Listeria bacteria are found in the environment – for example in water and in the soil. This means that animals and vegetables can become contaminated at any time and that, as a result, anyone can get listeriosis. But there are certain groups that are at higher risk of severe disease: these include newborns, the elderly, pregnant women and their unborn babies; and those with underlying conditions such as HIV, diabetes, cancer, chronic liver or kidney disease.
I know that there are some German regions where Grünkohl is commonly eaten by humans (as in the Netherlands, where it is boerenkool - farmer's cabbage) but think it is livestock feed in others.
I don't hate it, but don't even understand why people would try to use it as salad. It is actually better if frozen - available everywhere in the Netherlands in that form. The freezing breaks down the cell walls and makes it less tough and a bit sweeter. Still, I cook it with onion.
There is an Italian variety, sometimes known as Tuscan kale, which is far less tough. Still, I went for chard this week when those leafy green things were on promotion at a greengrocer's nearby.
in mr. r's region at least, it is harvested after the first frost - maybe that is for the same reason you like it better frozen, lagatta? and it isn't eaten as salad, but cooked, a bit like spinach ...
yes, and even "normal" cabbage is nicer after a bit of frost.
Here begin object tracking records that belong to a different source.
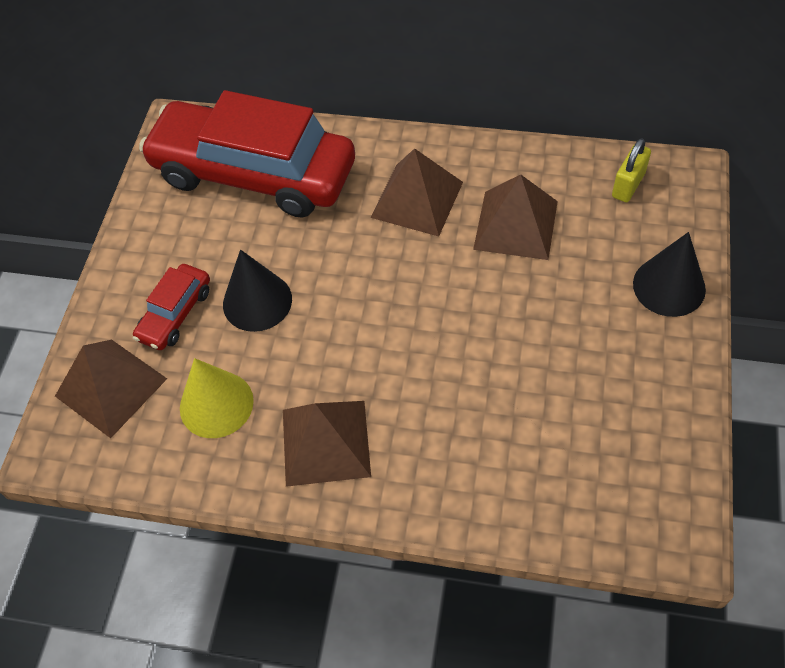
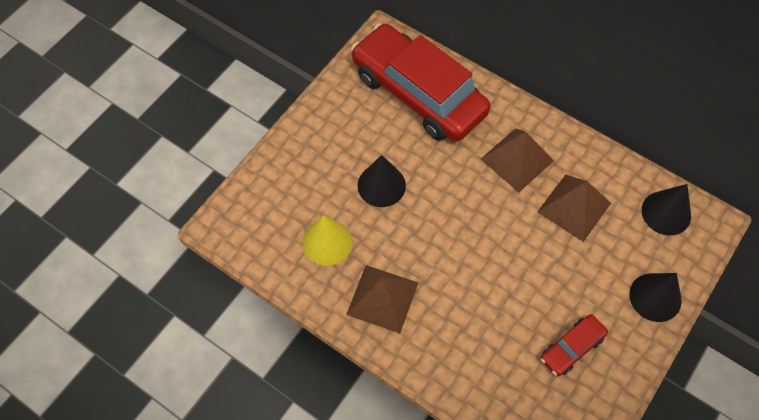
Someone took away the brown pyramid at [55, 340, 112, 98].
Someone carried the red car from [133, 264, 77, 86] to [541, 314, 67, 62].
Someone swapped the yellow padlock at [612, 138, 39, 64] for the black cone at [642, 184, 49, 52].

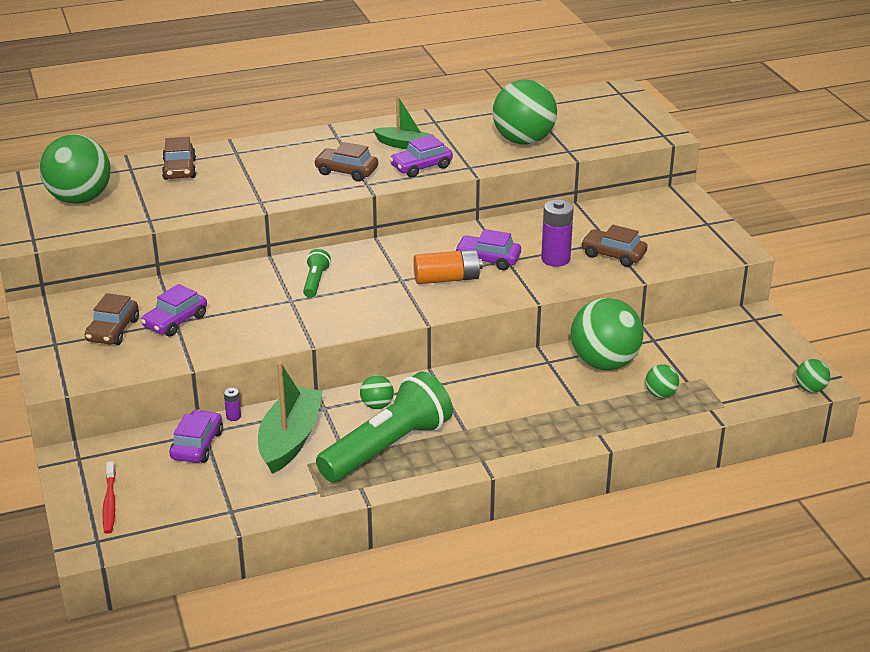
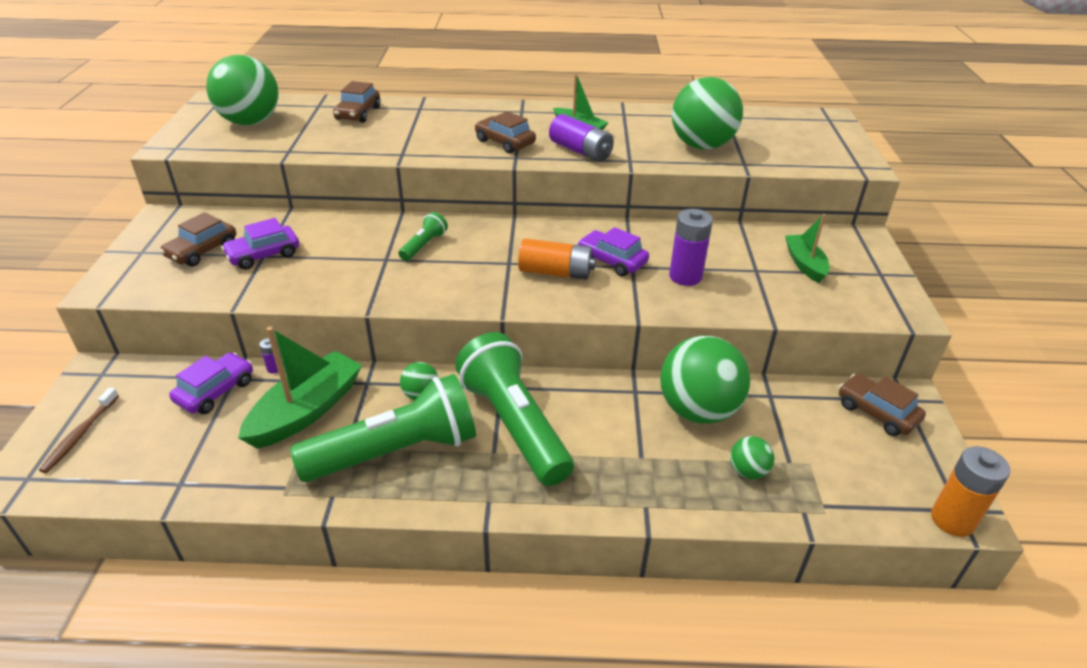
Someone repainted the red toothbrush at [103, 461, 13, 73], which became the brown toothbrush at [39, 387, 80, 86].
Someone swapped the purple car at [390, 135, 63, 42] for the purple battery at [549, 114, 65, 48].
Someone carried the brown car from [581, 225, 67, 42] to [839, 374, 87, 62].
Someone swapped the green ball at [796, 359, 34, 34] for the orange battery at [931, 446, 79, 91].
Someone put down the green flashlight at [455, 332, 119, 154].
Someone put down the green boat at [785, 214, 45, 69].

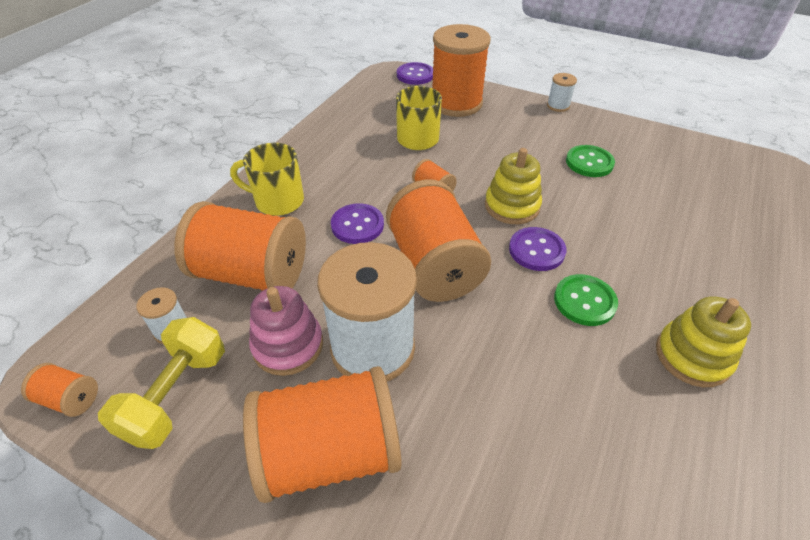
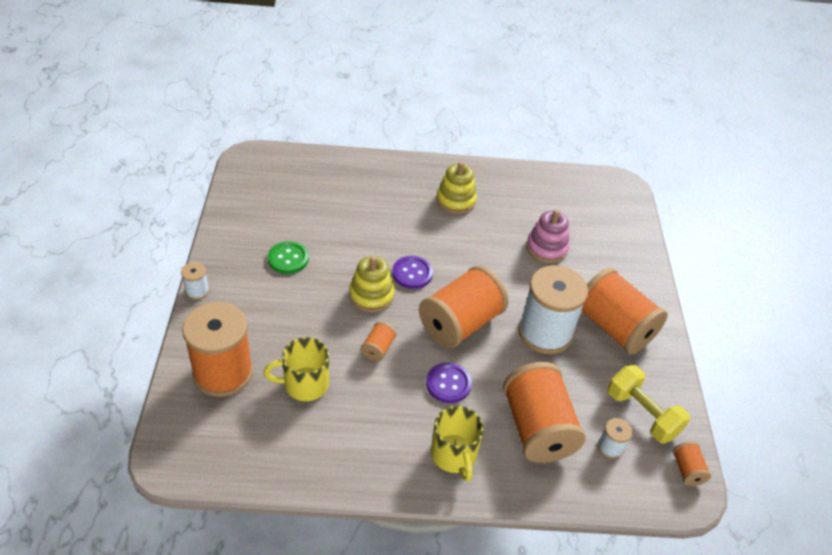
Someone rotated the yellow dumbbell at [98, 317, 127, 132] by 60 degrees clockwise.
Someone carried the pink stacking toy from [249, 286, 74, 90] to [526, 209, 43, 54].
Someone took away the purple button at [397, 62, 36, 23].
Someone took away the green button at [554, 274, 64, 52].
Your photo is pretty much exactly how it is eaten in the Netherlands, also with a curved sausage, though often a larger one that is cut up and distributed among the people sharing the meal. Assume that is also a smoked sausage?
Kale holds a particular memory for me. When I was a farm labourer our boss used to host a shoot across the four farms which comprised his empire, to entertain his neighbours. These took place on Saturdays in the Autumn and Winter and we were obliged to act as 'beaters', that is, to flush the birds out of cover and up into the air where the line of guns could shoot them. One morning we had to beat through a field of kale plants which stood at least 5 ft tall, it had rained during the night which meant the kale was loaded with water. As we went through it so we got soaked.
We would stop for lunch in a pub where we sat in the public bar eating our sandwiches, while the guns had a proper meal in the saloon bar. One of the guns took pity on us and came through and bought us all a tot of rum, the first time I had drunk spirits, so the afternoon went by without any worries. One of the perks of the job, in addition to being paid overtime for the afternoon, was that all the rabbits which were shot were shared out between the beaters. So I would cycle off home with two or three rabbits swinging from the handlebars.